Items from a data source
☆ ☆ ☆ ☆
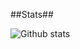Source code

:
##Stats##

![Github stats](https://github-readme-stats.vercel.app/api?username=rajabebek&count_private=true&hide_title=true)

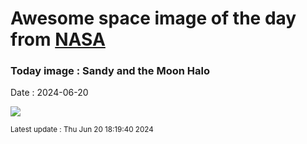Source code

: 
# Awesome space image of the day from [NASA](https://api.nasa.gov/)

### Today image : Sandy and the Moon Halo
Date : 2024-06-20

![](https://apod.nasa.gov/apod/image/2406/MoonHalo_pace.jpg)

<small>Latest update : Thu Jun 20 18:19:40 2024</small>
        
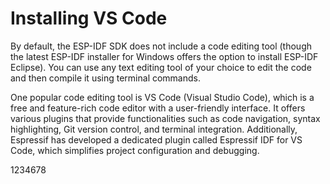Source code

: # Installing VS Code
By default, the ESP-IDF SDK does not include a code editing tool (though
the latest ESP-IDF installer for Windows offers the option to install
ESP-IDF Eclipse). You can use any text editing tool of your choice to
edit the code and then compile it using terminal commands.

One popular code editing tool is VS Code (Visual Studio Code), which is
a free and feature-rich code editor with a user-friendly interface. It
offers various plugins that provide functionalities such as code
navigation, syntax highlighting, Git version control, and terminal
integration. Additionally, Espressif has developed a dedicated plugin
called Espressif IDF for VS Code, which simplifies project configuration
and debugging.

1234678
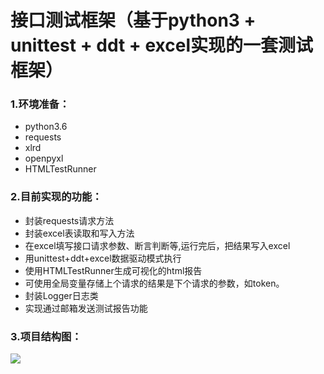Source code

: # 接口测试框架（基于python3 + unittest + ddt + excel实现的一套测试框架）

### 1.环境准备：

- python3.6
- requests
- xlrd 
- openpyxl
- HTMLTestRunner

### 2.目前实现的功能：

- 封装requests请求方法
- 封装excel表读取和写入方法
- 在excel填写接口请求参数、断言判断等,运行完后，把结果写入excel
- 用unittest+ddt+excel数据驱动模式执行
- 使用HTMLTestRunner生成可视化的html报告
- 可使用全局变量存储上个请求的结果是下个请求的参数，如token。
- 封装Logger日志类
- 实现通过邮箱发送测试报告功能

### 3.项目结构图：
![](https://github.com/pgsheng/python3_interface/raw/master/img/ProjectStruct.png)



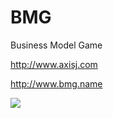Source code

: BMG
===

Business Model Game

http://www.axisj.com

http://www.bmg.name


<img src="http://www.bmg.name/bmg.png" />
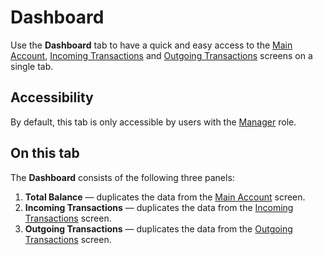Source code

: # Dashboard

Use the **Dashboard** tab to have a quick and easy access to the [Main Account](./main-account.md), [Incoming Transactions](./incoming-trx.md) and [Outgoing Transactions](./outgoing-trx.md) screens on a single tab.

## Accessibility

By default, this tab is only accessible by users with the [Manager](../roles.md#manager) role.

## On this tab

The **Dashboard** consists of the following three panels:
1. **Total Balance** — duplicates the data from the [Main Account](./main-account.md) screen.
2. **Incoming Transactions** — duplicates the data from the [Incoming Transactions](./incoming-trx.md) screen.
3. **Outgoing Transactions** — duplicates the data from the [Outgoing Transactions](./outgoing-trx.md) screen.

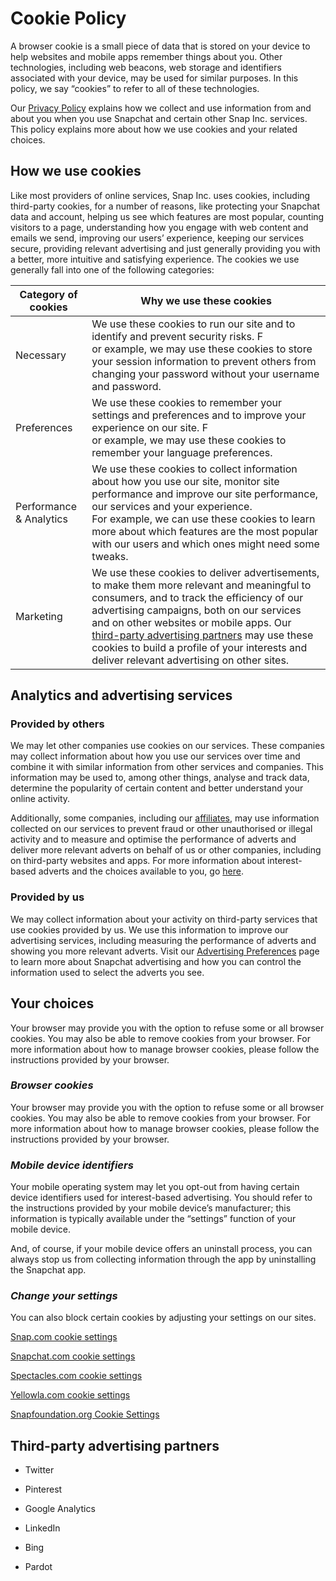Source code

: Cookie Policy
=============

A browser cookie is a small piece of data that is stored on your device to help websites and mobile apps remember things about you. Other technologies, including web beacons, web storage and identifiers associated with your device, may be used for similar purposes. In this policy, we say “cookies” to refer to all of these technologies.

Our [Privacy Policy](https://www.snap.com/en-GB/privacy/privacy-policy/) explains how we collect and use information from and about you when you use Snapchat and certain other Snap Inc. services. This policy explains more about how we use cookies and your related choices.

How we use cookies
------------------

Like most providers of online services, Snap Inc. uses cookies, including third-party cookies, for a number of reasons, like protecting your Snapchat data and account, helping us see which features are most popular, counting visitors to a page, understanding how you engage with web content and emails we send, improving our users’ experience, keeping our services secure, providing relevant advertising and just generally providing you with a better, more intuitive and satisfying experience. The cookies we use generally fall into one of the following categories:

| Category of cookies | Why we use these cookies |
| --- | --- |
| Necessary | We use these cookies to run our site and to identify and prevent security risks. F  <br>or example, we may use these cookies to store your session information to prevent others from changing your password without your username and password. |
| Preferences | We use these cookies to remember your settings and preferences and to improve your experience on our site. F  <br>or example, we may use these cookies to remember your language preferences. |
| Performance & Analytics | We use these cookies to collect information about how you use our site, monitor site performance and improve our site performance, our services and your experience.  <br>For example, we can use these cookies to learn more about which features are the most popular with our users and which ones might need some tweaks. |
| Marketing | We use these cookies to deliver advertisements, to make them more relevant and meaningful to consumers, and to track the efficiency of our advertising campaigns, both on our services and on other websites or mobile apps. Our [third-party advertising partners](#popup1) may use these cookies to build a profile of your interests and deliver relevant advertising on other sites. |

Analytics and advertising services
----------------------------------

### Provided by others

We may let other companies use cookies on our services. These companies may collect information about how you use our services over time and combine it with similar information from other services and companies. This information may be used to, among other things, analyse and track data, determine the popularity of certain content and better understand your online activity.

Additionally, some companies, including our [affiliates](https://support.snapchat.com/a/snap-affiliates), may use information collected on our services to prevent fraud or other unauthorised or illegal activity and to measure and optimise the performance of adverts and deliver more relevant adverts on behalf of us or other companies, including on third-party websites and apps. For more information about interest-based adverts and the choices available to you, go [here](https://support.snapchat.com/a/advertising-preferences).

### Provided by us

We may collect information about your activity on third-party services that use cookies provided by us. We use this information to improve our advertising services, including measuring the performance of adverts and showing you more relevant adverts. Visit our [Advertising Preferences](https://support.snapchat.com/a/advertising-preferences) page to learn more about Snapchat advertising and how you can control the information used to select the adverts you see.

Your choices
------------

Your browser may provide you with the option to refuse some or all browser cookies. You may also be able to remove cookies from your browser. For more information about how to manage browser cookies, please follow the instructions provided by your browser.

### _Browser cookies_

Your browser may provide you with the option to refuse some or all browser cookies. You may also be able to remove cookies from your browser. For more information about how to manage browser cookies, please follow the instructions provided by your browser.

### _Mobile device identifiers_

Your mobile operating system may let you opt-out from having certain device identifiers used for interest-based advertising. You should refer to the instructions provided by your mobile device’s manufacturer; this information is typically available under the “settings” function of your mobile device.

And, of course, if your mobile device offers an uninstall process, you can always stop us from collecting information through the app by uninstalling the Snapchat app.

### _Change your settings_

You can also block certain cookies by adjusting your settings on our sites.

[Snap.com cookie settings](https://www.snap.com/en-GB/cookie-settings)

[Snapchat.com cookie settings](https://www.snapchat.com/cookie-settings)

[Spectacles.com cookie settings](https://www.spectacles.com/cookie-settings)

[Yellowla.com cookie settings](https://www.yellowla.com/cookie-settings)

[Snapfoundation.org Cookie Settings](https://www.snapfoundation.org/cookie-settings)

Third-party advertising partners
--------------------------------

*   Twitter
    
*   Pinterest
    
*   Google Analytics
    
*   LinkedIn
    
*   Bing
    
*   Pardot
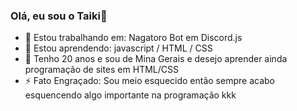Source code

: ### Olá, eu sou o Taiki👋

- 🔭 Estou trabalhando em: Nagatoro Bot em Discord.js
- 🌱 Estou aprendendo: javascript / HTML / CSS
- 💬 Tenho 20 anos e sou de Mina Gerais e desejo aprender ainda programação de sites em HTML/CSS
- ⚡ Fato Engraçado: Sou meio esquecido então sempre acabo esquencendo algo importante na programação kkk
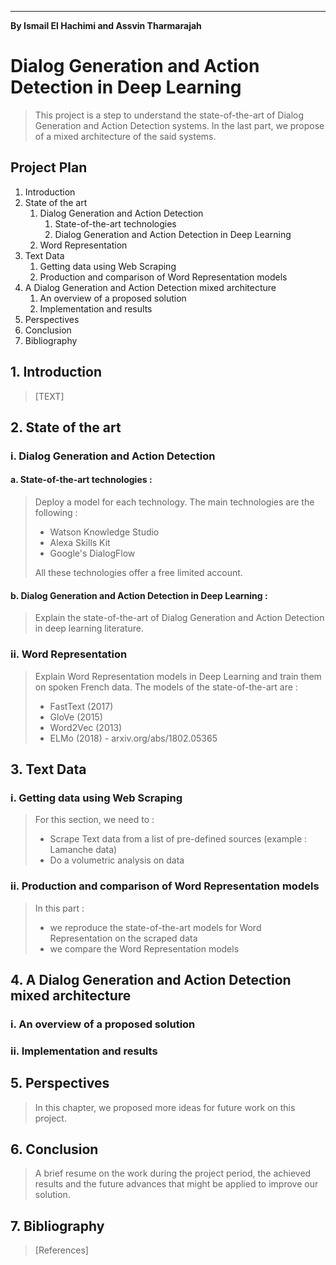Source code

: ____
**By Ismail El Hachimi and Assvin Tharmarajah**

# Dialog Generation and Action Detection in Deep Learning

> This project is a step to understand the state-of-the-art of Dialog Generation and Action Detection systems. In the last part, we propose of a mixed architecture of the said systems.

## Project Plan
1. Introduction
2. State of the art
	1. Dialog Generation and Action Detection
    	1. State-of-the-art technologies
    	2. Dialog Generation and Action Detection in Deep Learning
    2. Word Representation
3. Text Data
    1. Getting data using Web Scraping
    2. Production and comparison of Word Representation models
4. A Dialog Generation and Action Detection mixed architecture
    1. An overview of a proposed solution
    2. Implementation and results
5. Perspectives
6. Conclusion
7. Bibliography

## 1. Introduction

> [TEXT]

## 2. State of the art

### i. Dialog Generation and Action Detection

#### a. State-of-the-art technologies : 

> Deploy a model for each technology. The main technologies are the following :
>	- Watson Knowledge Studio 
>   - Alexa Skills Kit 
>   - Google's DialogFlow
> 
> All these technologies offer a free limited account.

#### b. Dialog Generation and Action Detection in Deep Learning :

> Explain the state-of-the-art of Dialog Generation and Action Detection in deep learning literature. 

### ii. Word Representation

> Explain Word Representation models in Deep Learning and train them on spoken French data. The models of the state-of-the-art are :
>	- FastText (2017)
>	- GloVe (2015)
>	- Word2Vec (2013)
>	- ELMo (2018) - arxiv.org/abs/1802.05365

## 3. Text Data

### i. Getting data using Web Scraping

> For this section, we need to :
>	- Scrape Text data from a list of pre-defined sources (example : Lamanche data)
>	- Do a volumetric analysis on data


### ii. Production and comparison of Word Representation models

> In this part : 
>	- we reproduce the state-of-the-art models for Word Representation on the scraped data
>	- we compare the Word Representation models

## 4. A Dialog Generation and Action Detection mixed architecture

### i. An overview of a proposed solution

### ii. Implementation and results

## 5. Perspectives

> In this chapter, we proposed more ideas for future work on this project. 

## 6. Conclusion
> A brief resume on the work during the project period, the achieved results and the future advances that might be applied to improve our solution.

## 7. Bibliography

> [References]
☆ ☆ ☆ ☆
Task details: Look through the entries above; find each line with the word "Implementation" and copy it.

Reply:
    2. Implementation and results
### ii. Implementation and results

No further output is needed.